The U.S. Embassy in Moscow has expressed "great concern" about reports that government inspectors have recently searched hundreds of nongovernmental organizations, including prominent human rights groups, and asked the Kremlin for an explanation.

"We are following reports of the unprecedented inspections of NGOs taking place across Russia with great concern. The embassy has shared its concerns with the government and asked for clarity as to the purpose of the inspections," the embassy said in Twitter messages late Thursday.

The presidential human rights council also questioned the legality and purpose of the "mass searches" in a letter to Prosecutor General Yury Chaika posted on the council's website on Friday.

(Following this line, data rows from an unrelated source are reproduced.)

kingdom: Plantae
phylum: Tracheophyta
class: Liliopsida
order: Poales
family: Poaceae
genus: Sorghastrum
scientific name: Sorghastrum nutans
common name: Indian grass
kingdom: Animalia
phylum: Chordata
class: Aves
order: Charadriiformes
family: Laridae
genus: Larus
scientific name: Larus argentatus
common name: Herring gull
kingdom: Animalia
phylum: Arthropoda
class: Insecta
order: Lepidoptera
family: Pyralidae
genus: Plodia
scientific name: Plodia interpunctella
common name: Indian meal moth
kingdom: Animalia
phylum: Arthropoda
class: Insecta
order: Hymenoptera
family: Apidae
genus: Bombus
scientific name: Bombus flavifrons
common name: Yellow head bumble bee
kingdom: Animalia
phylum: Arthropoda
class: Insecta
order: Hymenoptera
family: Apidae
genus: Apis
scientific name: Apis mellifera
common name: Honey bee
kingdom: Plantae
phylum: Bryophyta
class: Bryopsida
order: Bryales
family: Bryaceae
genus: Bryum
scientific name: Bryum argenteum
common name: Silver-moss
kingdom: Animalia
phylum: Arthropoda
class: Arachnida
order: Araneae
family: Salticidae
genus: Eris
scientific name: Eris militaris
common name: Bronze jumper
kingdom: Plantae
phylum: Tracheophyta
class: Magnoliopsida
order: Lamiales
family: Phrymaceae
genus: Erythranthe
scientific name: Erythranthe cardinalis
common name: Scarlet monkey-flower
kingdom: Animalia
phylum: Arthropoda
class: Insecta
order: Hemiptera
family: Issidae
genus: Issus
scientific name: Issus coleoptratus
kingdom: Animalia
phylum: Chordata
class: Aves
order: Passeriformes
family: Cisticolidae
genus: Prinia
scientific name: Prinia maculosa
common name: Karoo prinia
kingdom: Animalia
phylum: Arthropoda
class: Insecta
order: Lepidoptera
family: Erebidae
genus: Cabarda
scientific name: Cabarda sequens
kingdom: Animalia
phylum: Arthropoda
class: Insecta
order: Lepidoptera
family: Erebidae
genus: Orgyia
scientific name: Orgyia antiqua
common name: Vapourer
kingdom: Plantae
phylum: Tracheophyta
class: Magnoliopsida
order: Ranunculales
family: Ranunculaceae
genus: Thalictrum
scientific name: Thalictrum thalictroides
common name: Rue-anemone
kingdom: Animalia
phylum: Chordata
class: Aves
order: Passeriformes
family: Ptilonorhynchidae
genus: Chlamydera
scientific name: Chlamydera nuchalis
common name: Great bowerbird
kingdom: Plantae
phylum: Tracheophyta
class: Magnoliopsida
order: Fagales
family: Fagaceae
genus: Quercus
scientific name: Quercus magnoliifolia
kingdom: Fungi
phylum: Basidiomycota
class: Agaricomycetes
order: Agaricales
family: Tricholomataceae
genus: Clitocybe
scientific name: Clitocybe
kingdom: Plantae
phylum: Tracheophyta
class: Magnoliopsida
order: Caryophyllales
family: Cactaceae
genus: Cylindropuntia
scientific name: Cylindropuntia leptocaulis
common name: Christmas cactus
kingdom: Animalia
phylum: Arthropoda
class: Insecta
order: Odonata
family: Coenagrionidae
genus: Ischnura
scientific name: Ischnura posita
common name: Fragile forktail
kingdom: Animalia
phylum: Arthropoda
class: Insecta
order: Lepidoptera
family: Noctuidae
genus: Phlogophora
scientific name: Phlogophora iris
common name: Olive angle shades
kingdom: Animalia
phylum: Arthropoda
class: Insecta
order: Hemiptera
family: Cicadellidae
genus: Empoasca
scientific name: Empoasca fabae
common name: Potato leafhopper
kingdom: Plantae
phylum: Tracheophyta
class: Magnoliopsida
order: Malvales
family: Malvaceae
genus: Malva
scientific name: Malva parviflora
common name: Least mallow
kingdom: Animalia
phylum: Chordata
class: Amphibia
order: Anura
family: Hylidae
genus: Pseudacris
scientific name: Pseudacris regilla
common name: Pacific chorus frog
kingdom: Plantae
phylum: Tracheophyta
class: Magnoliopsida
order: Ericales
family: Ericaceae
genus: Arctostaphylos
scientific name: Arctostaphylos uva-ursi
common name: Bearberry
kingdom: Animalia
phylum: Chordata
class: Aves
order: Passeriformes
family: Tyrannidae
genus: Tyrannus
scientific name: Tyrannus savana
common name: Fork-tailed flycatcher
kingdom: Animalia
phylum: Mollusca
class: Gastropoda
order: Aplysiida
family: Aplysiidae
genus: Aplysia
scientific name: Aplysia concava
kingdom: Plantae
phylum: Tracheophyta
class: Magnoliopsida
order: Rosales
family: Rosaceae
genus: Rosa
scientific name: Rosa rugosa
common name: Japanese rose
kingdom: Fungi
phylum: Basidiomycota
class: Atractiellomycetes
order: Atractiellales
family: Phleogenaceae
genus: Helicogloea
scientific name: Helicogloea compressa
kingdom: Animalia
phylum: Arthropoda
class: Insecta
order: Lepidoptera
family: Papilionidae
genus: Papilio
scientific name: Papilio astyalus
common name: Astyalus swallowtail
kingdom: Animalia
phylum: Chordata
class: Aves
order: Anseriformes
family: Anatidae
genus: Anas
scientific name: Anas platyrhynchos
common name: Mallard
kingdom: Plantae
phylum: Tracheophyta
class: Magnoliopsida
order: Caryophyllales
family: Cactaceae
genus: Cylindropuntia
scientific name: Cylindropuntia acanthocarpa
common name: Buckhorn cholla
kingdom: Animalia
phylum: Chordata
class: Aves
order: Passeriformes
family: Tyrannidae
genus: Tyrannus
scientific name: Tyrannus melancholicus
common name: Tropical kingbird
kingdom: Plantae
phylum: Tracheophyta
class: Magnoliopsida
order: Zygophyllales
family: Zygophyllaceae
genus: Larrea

Prosecutors have said the searches were aimed at battling "extremism," but the involvement of fire, tax, labor and other inspectors helped create the impression that "the purpose of the searches is to discover any kind of infraction," a group of council members wrote.

They added that it was "essential" to hold a special meeting with representatives of the prosecutor's office in the near future to discuss the methods and results of the searches.

Prominent human rights group Memorial and vote monitor Golos have been among hundreds of NGOs in at least 10 regions to face unannounced inspections in recent weeks.

Inspectors conducted a second day of searches at Memorial on Friday and promised a third visit this week, the organization's leader, Arseny Roginsky, told Interfax.

The prosecutor's office has said the checks were part of the agency's plan for the first six months of this year, but did not elaborate.